With New England’s four distinct seasons, visitors schedule their travel to coincide with their favorite time of year, and locals maintain a rotating assortment of outdoor gear to embrace the changing climate. New England is world-renowned for its spectacular fall foliage display. In late September through October, visitors chase color in the attempt to view peak foliage. They travel back roads by car or bike, or hike under the canopy of blazing red foliage mingling with green, yellow, and orange. Equally enticing are winter’s snow-capped mountains for skiers and riders, the rebirth of lush greenery each spring, and the region’s lakes and ocean beaches during the summer months. New Englanders celebrate each season with time-honored rituals, including picking apples on a crisp fall day, going for a horse-drawn sleigh ride across freshly fallen snow, collecting sap from maple trees in the spring to make pure maple syrup, whitewater rafting Maine’s raging rivers, and building sand castles before the tide comes in on a summer’s afternoon.
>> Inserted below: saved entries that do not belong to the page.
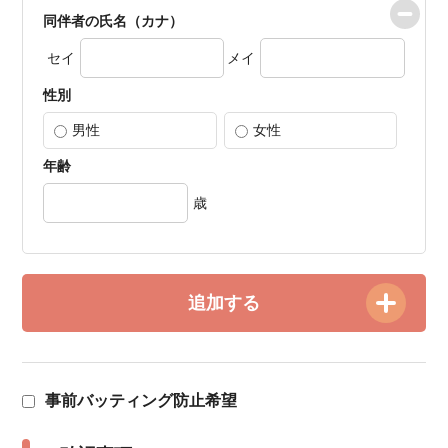
同伴者の氏名（カナ）
セイ
メイ
性別
男性
女性
年齢
歳
追加する
事前バッティング防止希望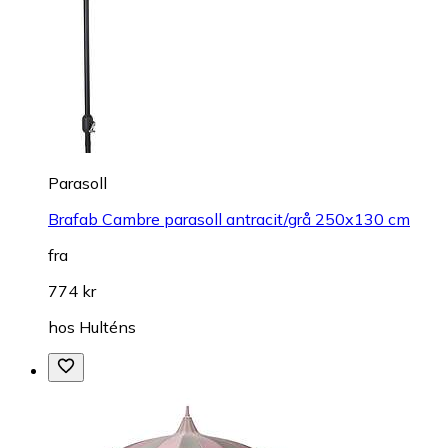
Parasoll
Brafab Cambre parasoll antracit/grå 250x130 cm
fra
774 kr
hos
Hulténs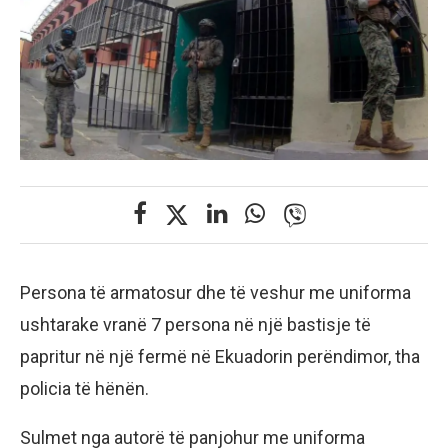
Persona të armatosur dhe të veshur me uniforma
ushtarake vranë 7 persona në një bastisje të
papritur në një fermë në Ekuadorin perëndimor, tha
policia të hënën.
Sulmet nga autorë të panjohur me uniforma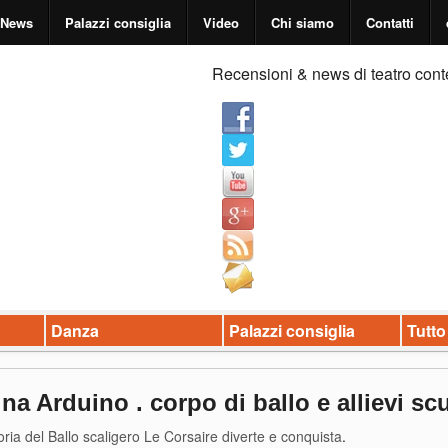
News
Palazzi consiglia
Video
Chi siamo
Contatti
Recensioni & news di teatro cont
Danza
Palazzi consiglia
Tutto
na Arduino . corpo di ballo e allievi scu
loria del Ballo scaligero Le Corsaire diverte e conquista
.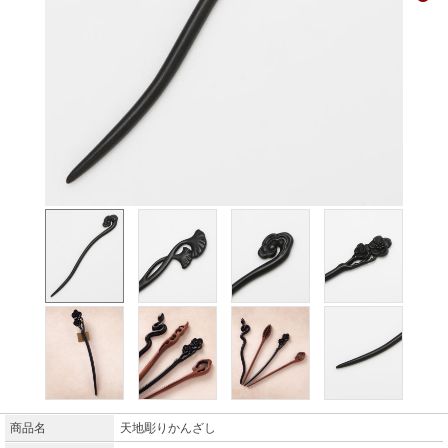
商品名
天地彫りかんざし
Every issue of Yankee celebrates New England cooking and the myriad ingredients, traditions, ethnicities, and talent the area offers. The range of recipes is eclectic, from iconic regional foods — including clam chowder, oyster stew, clam cakes, Parker House rolls, Boston baked beans, johnnycakes, Grape-Nut pudding, apple pies, and whoopee pies — to contemporary and original twists on the foods we love. Every recipe and every food story takes into consideration our unique seasons, relying on locally grown, seasonal produce, meats, and seafood; the people who grow it, raise it, or catch it; and a talented roster of chefs who cook with these ingredients.
In each issue, “Best Cook in Town” introduces readers to an exceptional New England home chef who has an interesting story to tell and a delicious signature dish. “Homegrown,” another recurring recipe column, looks closely at New England’s seasonal ingredients.